The best advice is to simply experiment. Many items are sliders, and you can drag them and see the effect.

PhotoFiltre 7


There are three versions of PhotoFiltre (photofiltre-studio.com) and version 6 is free and works with single layers, 7 is also free and supports multiple layers, and there is PhotoFiltre Studio X costing £24. Try version 7 first because it may be all you need. It certainly has a lot in it.

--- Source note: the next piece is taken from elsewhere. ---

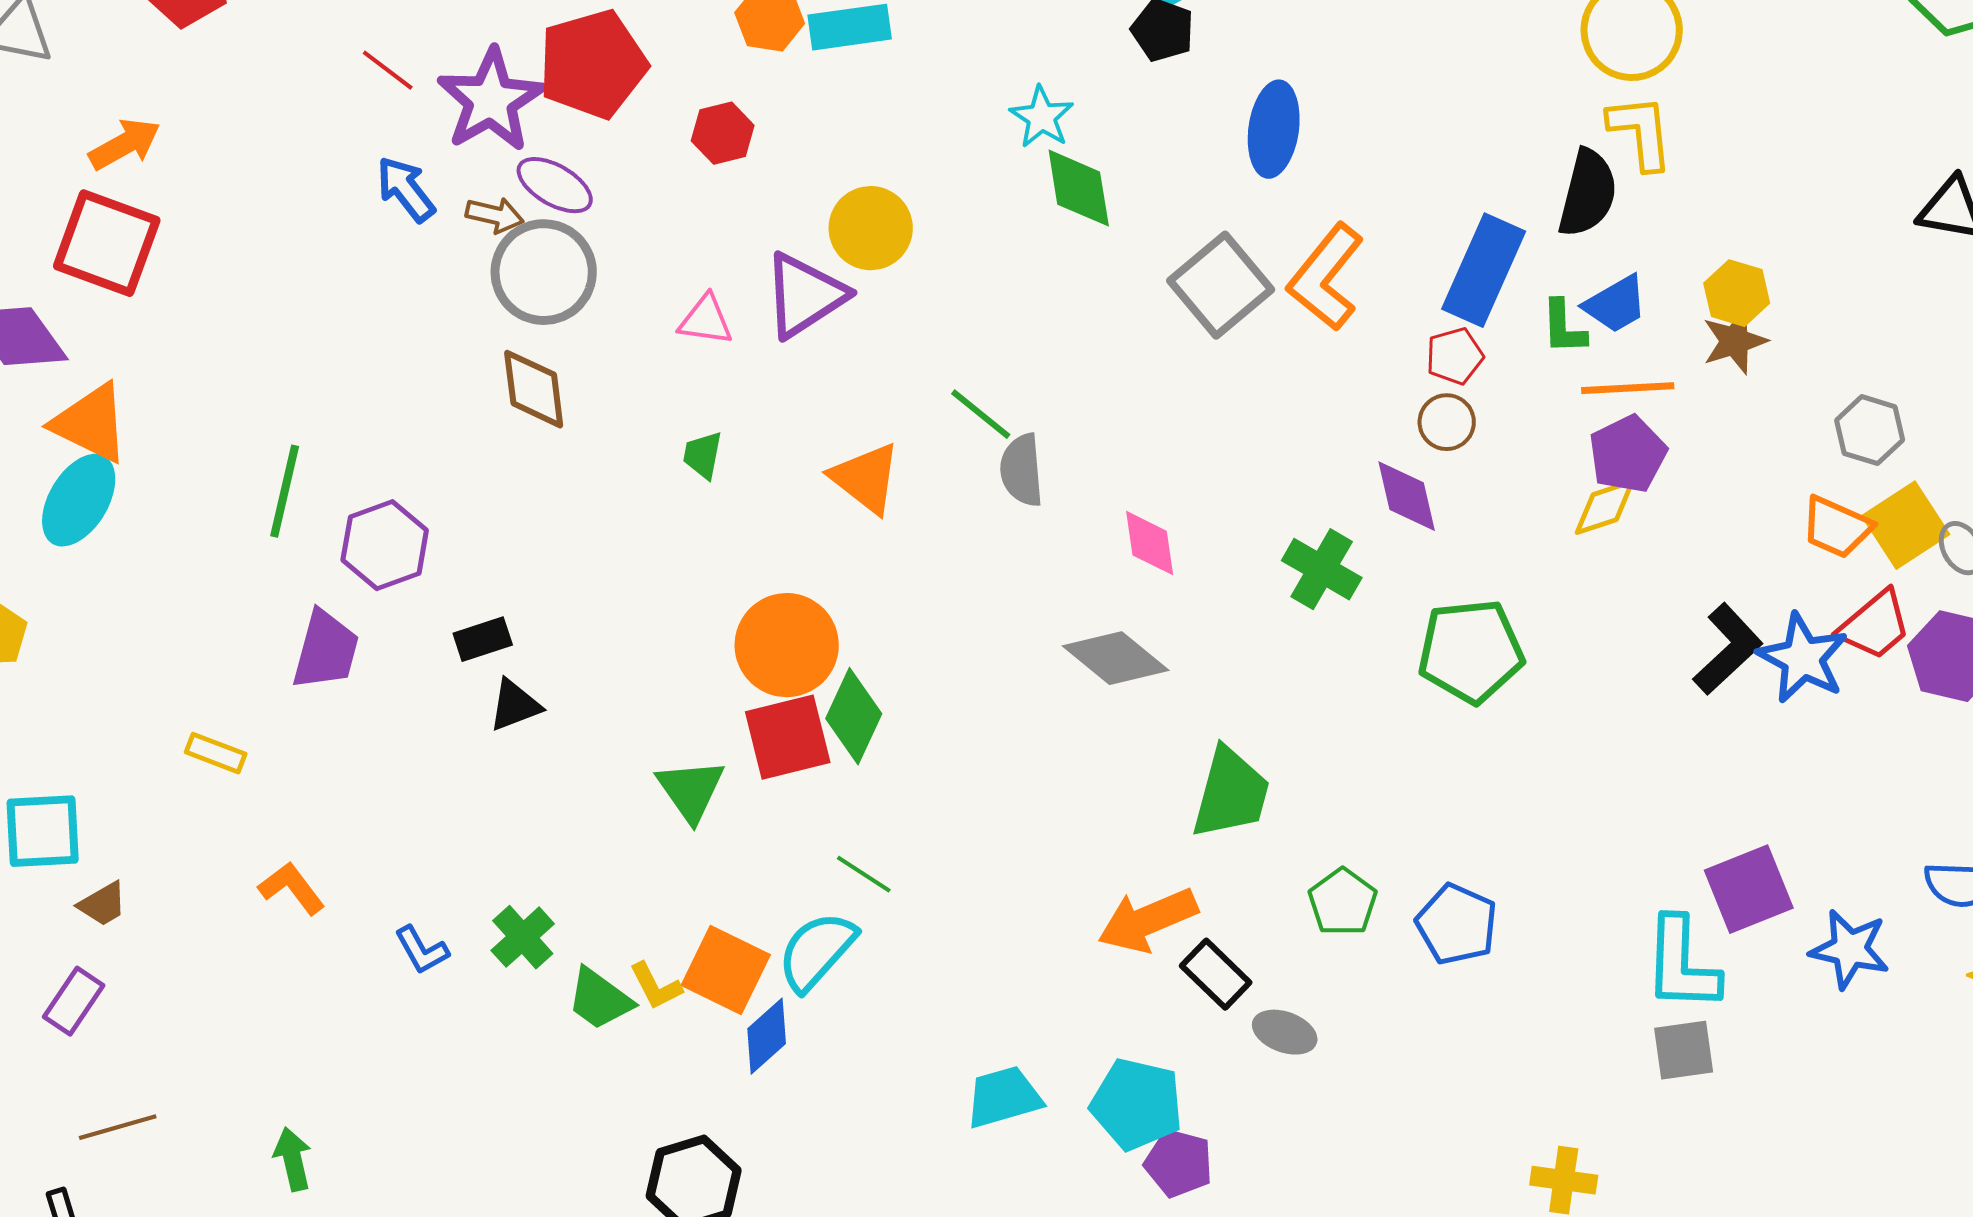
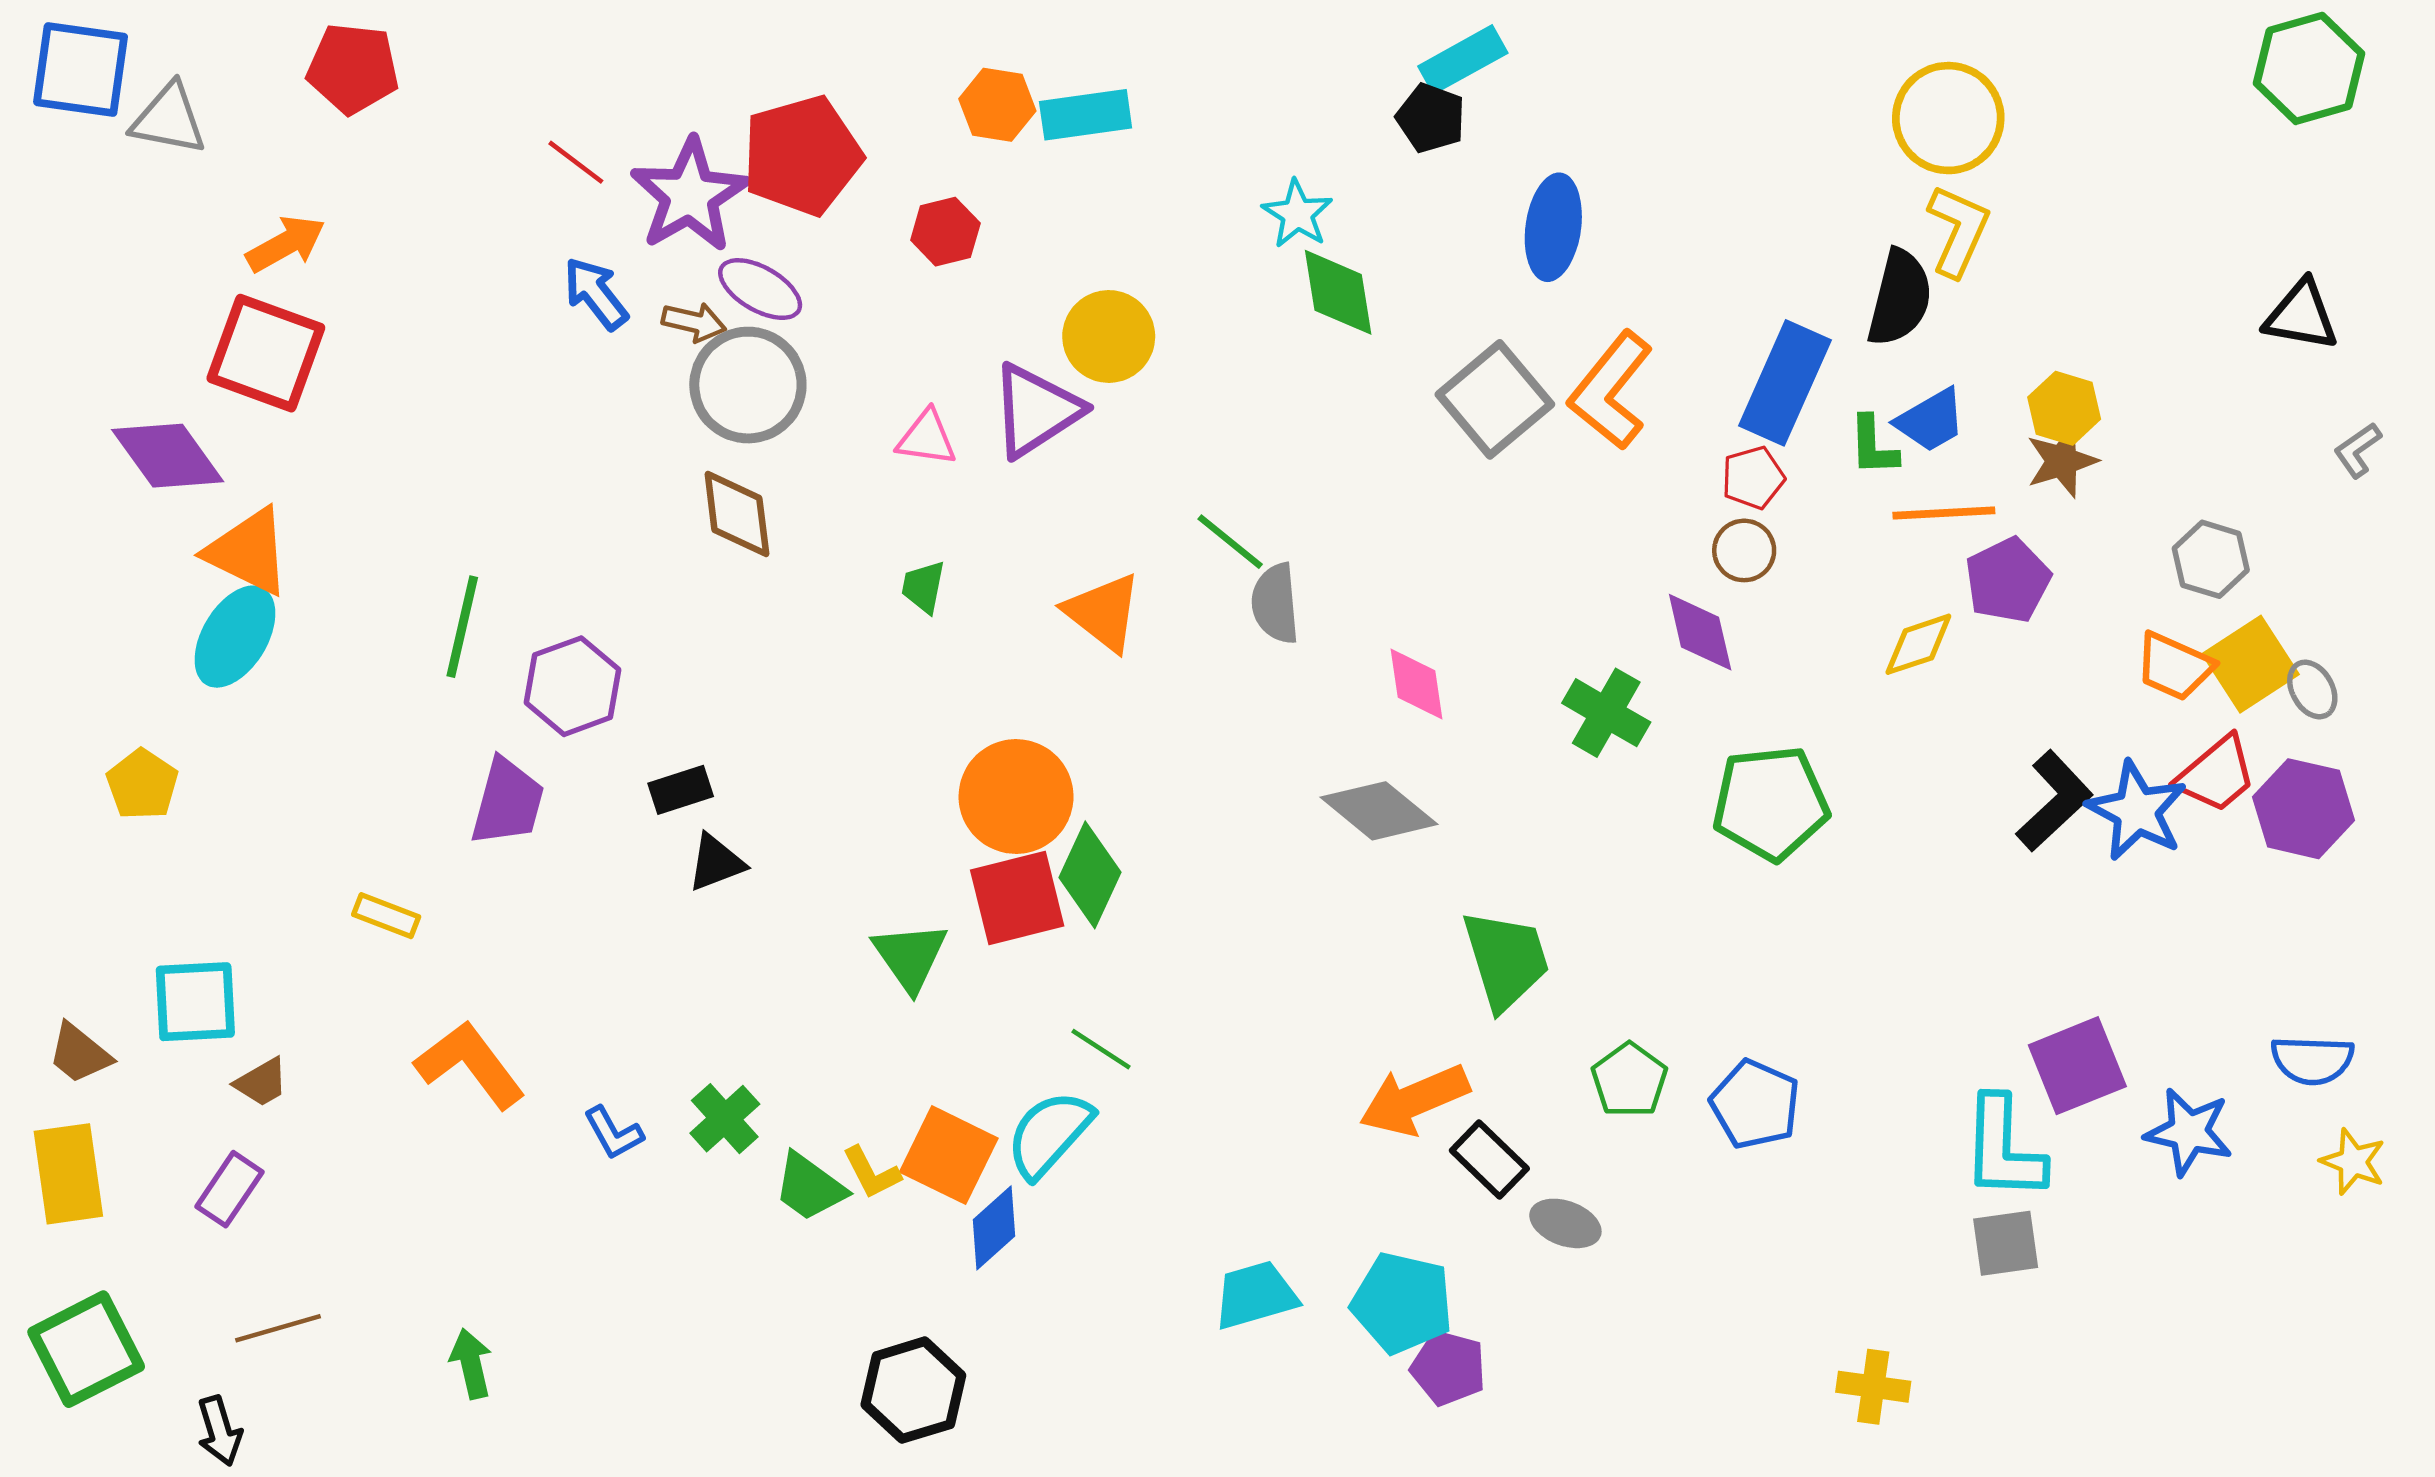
yellow L-shape: (1641, 132) -> (1958, 231), turned 30
purple pentagon: (1628, 454) -> (2008, 580), moved
green trapezoid: (1231, 793) -> (1506, 960), turned -32
orange L-shape: (292, 888) -> (470, 1065), size x1.5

The menus and tool panel on the right are straightforward, but the two toolbars at the top of the screen are initially confusing because of the large number of icons that don't really convey much meaning. You get used to them after a while though. In terms of features and functions, it has almost everything you need and it is not unlike GIMP with a different interface. There are many adjustment tools, including advanced ones like gamma, histogram, levels, and so on. A collection of filters is available, such as oil paint, watercolour, pastels, sepia, twirl, ellipse, ripple and many more.

Fotor


Foto (fotor.com) is available on iOS, Android, Mac, Windows and as a Windows 8 app. It is a brilliant tool that is easy to use, yet is packed with great features for enhancing photographs. It supports a wide range of file formats, including RAW. The panel on the right provides access to the tools and they are so simple anyone can use them. For example, the top one is Scenes and you select backlit, cloudy, shade, sunset, night, sand/snow, or any one of others to automatically adjust the exposure, brightness, contrast and saturation.

The Adjust panel offers up tone, detail, white balance, vignette, highlights/shadows, and curve parameters. In each case there are simple sliders to drag to make adjustments, so it is easy to experiment to get the best settings. There are dozens of special effects organised into categories and you can click them to apply them and drag a slider to adjust the intensity. It is simple, yet powerful.